For The Saudis, A Smooth Succession At A Difficult Moment
For the sixth time since Saudi Arabia's founder, Abdulaziz Ibn Saud, died in 1953, one of his sons has ascended to the throne, and it took place Friday without a hitch.
When King Abdullah died early Friday at age 90, his half-brother, Salman, was named the new monarch within an hour. There's also a new crown prince, Muqrin, who is the youngest surviving son of Abdulaziz and a relative youngster at 69.
The new King Salman quickly sent a message of stability and continuity. But the death of a Saudi monarch has brought the problems facing the country into sharper focus.
The kingdom is under pressure domestically and from beyond its borders. While there may never be a good time to die, regional analysts say King Abdullah's death comes at a very difficult moment.

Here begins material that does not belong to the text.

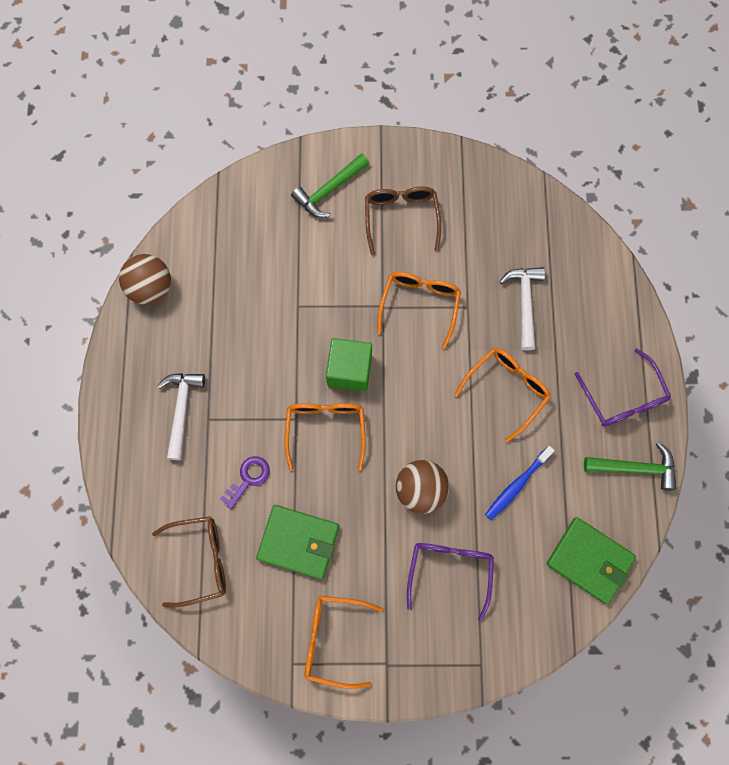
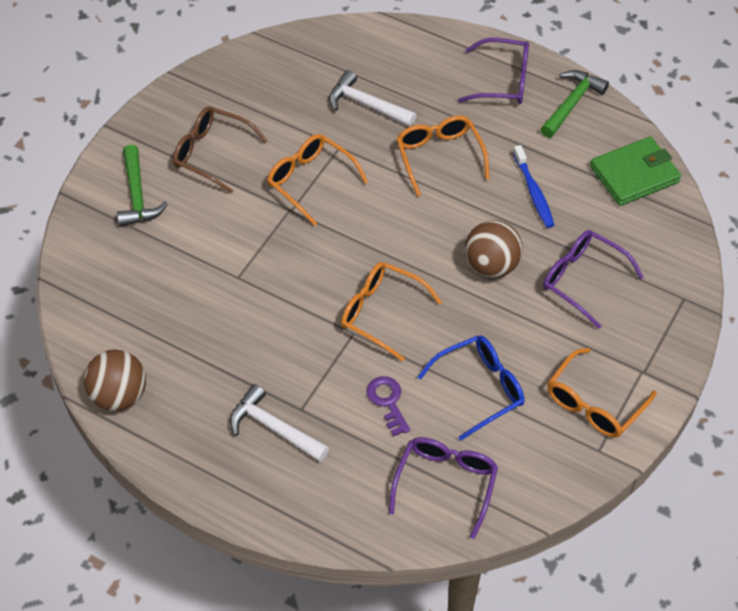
camera: 60 degrees left, 20 degrees down
(201, 560) = (445, 483): brown glasses -> purple glasses
(298, 542) = (480, 388): green wallet -> blue glasses
(349, 370) = (335, 266): green cube -> none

"It's a bad time to die because so much is in flux," says Shashank Joshi, an analyst with the Royal United Services Institute in London. But, he adds, "They've know it for a long time. They've known that Abdullah was ailing, and they planned for it."

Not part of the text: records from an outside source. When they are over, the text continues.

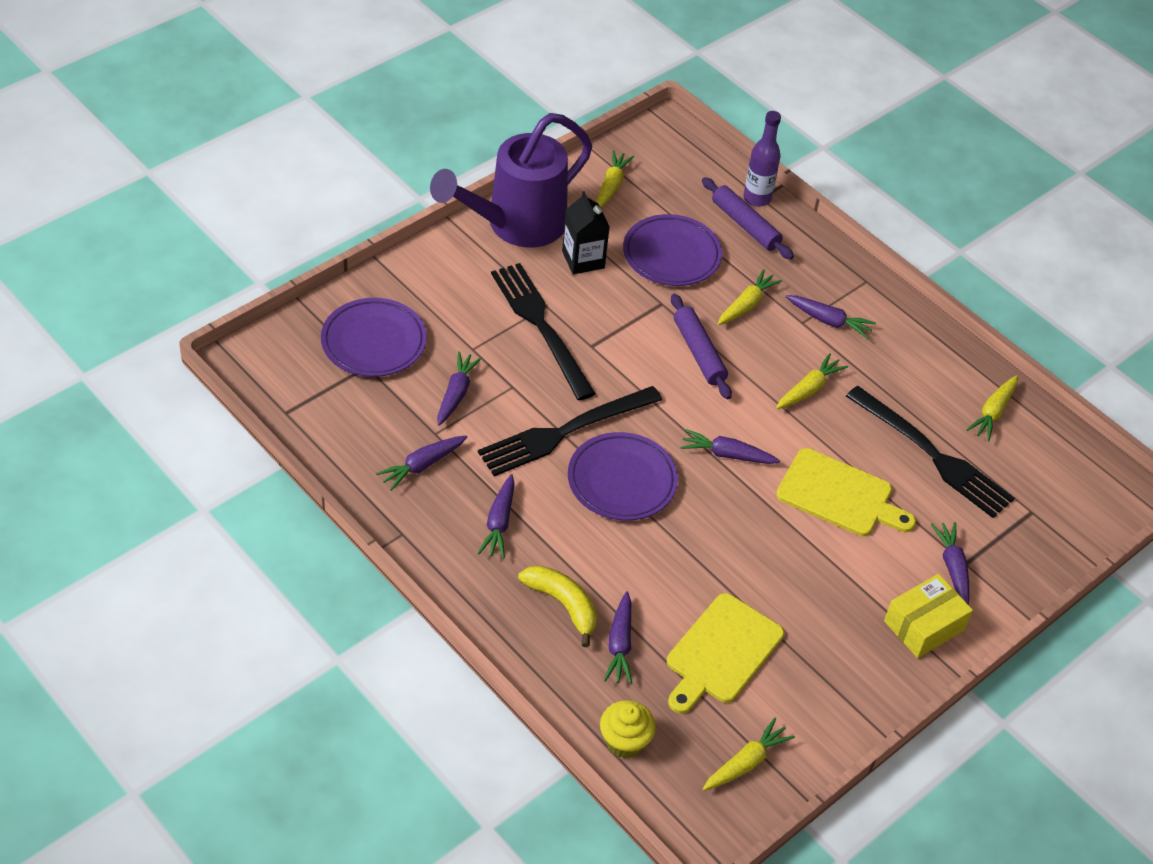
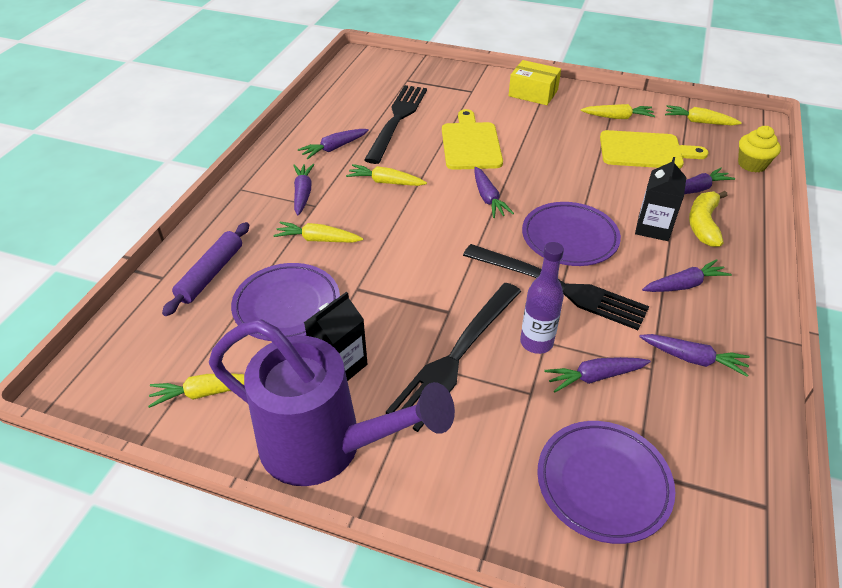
camera: 115 degrees left, 5 degrees down
(588, 558) = (653, 228): none -> black carton
(699, 352) = (398, 246): purple rolling pin -> none
(757, 198) = (165, 279): purple bottle -> purple bottle (536, 342)
(952, 568) = (480, 94): purple carrot -> purple carrot (334, 148)
(993, 412) = (336, 108): yellow carrot -> yellow carrot (617, 117)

The new ruling line-up is no surprise and the new king was quick to project unity and stability in public comments, but still, says Salman Shaikh, head of the Brookings Doha Center, "These are hyper-turbulent times."
Crisis In Yemen
The most acute crisis is in neighboring Yemen, where the government collapsed on Thursday, the day King Abdullah died.
Yemen's president, Abed Rabbo Mansour Hadi, a key ally of Washington and Riyadh, stepped down under pressure from Houthi rebels. In this rapidly moving crisis, the Houthis say they are against foreign intervention, which could curb U.S. and Saudi involvement, including a U.S. drone campaign against al-Qaida in Yemen, a powerful franchise of the terror group.

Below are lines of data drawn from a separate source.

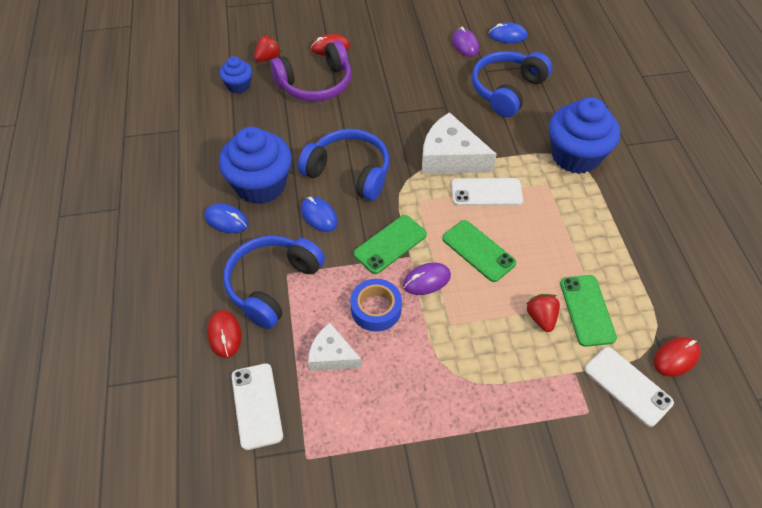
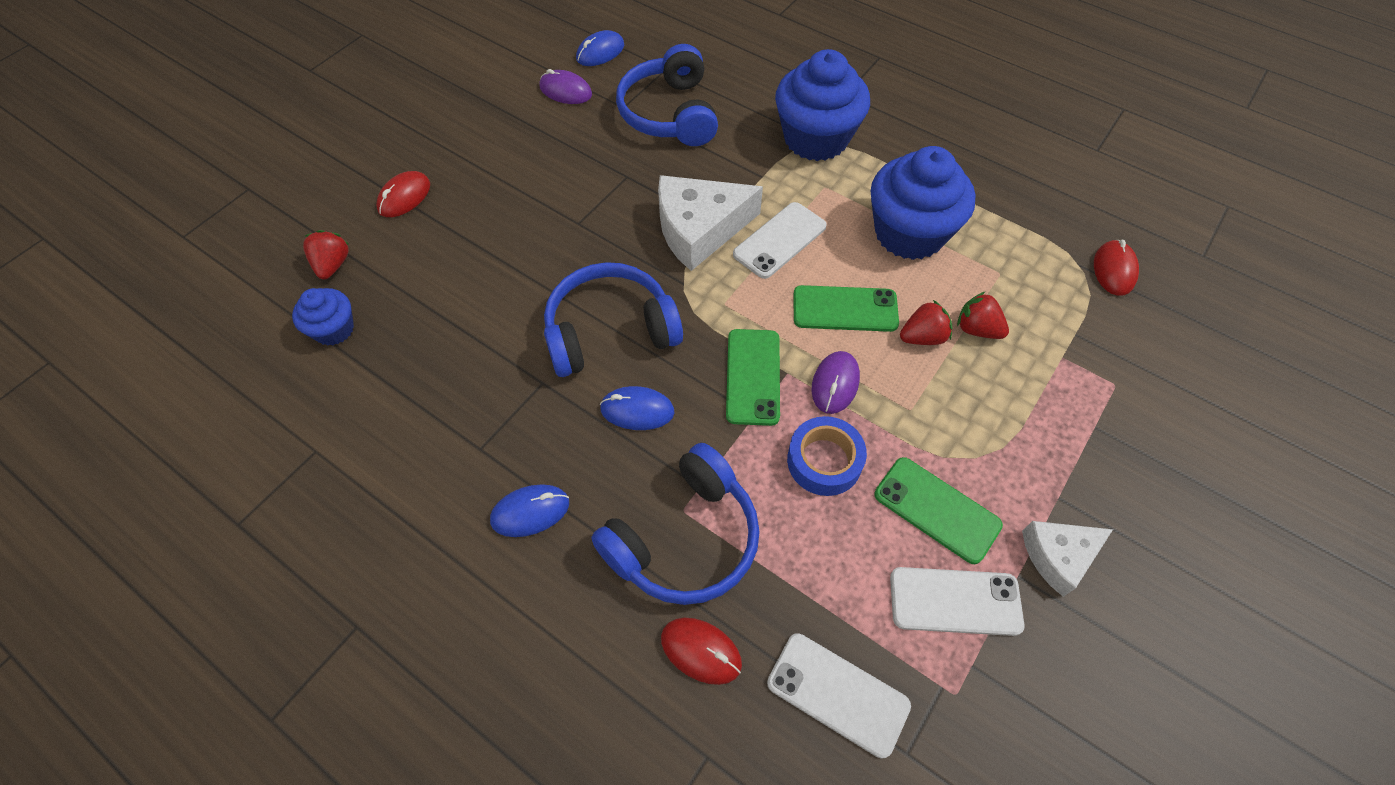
camera: 45 degrees left, 5 degrees up
(260, 185) = (521, 432): blue cupcake -> blue cupcake (909, 233)
(273, 285) = (684, 538): blue headphones -> blue headphones turned 120 degrees counterclockwise
(315, 84) = (439, 255): purple headphones -> none
(332, 355) = (843, 555): white cheese -> white cheese (1058, 556)
(503, 297) = (922, 337): none -> red strawberry
(587, 310) = (1002, 287): green phone -> green phone (937, 509)
(627, 386) = (1113, 331): white phone -> white phone (955, 601)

"That's why you've already seen King Salman on the air and seen the transition," says Skaikh.
Unity within the ruling royal family seemed to reassure international oil markets and regional power players, but the new Saudi king will have a full plate of troubles. The succession was smooth, but the region is a mess, says Ali Khedery, the head of a strategic consultancy in Dubai and a former adviser to U.S. officials in Iraq.
"We are in uncharted territory," says Khedery. "The king has inherited a series of existential calamites to the Kingdom."
On the southern border, the Saudis are bracing for a humanitarian catastrophe in Yemen, as the civil war intensifies in a country with limited oil and water resources.
"You could have millions of refugees," who move toward the Saudi border, "there's no where else to go," he says.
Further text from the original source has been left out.